Tuesday, April 10, 2007

Woman's Role in Korean Workplace Grows

"White Collar" women in the Korean workplace continues to increase. My work with Korean firms confirms this even in companies where women once only served as admin assiatants.

A Korea Times article notes,

Korean women are increasingly playing a significant role in the corporate world as more companies hire women amid rising female participation in economic activities.

According to the Financial Supervisory Service (FSS) Tuesday, the number of female workers employed by 69 listed firms affiliated with the country’s 10 largest business groups totaled 80,129 as of the end of last year, up 47.6 percent from 54,274 four years ago. In comparison, the number of male employees increased 18.2 percent to 344,746 over the same period.

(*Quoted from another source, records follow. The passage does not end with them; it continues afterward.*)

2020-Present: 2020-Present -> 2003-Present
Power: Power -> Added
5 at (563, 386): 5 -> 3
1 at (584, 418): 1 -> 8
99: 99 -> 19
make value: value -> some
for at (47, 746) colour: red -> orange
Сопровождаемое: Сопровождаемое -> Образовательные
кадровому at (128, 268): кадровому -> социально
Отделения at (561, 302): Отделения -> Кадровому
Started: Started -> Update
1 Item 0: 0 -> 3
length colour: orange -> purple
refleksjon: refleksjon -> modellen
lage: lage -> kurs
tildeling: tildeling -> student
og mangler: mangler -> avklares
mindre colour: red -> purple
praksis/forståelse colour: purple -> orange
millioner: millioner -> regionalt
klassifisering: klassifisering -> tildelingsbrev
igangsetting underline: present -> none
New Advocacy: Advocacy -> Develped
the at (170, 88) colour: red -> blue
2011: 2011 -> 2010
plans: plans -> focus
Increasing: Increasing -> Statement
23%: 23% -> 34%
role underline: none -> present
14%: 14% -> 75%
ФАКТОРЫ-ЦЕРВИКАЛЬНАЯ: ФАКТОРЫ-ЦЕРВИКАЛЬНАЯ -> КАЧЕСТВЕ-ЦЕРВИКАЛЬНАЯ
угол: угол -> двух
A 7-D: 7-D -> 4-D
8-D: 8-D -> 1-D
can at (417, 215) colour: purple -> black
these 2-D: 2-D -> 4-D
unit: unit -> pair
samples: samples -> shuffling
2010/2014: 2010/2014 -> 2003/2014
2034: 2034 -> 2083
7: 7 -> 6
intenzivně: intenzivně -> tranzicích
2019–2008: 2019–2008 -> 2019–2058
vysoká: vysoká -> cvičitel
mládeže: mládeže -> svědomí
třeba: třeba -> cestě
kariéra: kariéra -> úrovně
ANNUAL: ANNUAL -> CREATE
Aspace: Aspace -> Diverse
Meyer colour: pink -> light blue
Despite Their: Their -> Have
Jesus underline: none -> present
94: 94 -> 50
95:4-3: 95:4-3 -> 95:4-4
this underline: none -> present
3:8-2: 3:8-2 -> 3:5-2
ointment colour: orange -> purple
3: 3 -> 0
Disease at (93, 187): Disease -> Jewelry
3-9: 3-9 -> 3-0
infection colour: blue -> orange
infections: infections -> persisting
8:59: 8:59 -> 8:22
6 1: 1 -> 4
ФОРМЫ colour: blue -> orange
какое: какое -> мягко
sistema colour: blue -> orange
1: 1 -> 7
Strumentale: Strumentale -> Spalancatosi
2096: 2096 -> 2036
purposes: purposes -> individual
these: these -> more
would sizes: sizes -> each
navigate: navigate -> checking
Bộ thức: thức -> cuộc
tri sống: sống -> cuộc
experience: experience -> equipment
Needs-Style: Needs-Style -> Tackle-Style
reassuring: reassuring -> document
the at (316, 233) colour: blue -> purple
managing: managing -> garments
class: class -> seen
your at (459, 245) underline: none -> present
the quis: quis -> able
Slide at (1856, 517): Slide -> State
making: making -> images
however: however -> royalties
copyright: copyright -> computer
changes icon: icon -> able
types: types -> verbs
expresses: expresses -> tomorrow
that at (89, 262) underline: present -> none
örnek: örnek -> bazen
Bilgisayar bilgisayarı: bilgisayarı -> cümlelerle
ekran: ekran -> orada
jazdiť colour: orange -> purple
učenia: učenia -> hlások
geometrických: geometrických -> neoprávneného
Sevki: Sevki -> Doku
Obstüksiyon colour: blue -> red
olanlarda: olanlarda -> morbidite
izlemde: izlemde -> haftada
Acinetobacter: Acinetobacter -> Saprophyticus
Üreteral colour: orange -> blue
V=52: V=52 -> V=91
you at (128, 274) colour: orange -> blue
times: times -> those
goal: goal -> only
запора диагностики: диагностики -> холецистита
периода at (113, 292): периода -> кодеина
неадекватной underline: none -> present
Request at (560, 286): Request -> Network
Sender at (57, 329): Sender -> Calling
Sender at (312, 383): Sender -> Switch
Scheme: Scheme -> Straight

Female workers accounted for 18.8 percent of the total 425,863 employees last year, up from 15.7 percent from 2002.

An increasing number of women choose work over marriage and also a large number of married women continue to work even after having a family. Many female workers excel at what they do and an increasing number of women are getting jobs with bigger paychecks in the corporate sector, an FSS official said.

He said the number will continue to rise in the future amid the rising education level of women and the changing social perception about working women.

Among conglomerates, Samsung Group was most active in hiring female workers as the country’s largest business group increased the number of its female force by some 100 percent to 43,300 from 21,544 during the four year period. The figure accounts for 30.6 percent of its total workforce, up from 24.1 percent.

LG Group and SK group also expanded their female workers by 64.2 percent and 19.9 percent, respectively. But GS Group and Hanwha Group reduced the number of women in their workforce by 69.3 percent and 19.6 percent, respectively.

Over the past few years, women have outpaced men in the tight job market, particularly in the public sector, as more women are getting a higher education and participating in economic activities.
According to the National Statistical Office (NSO), seven out of every 10 newly created so-called decent jobs, those in various professional, technical and public administration, went to women last year.

Of the newly created 222,000 jobs that usually command higher salaries and social status, women took 154,000, or 69.4 percent.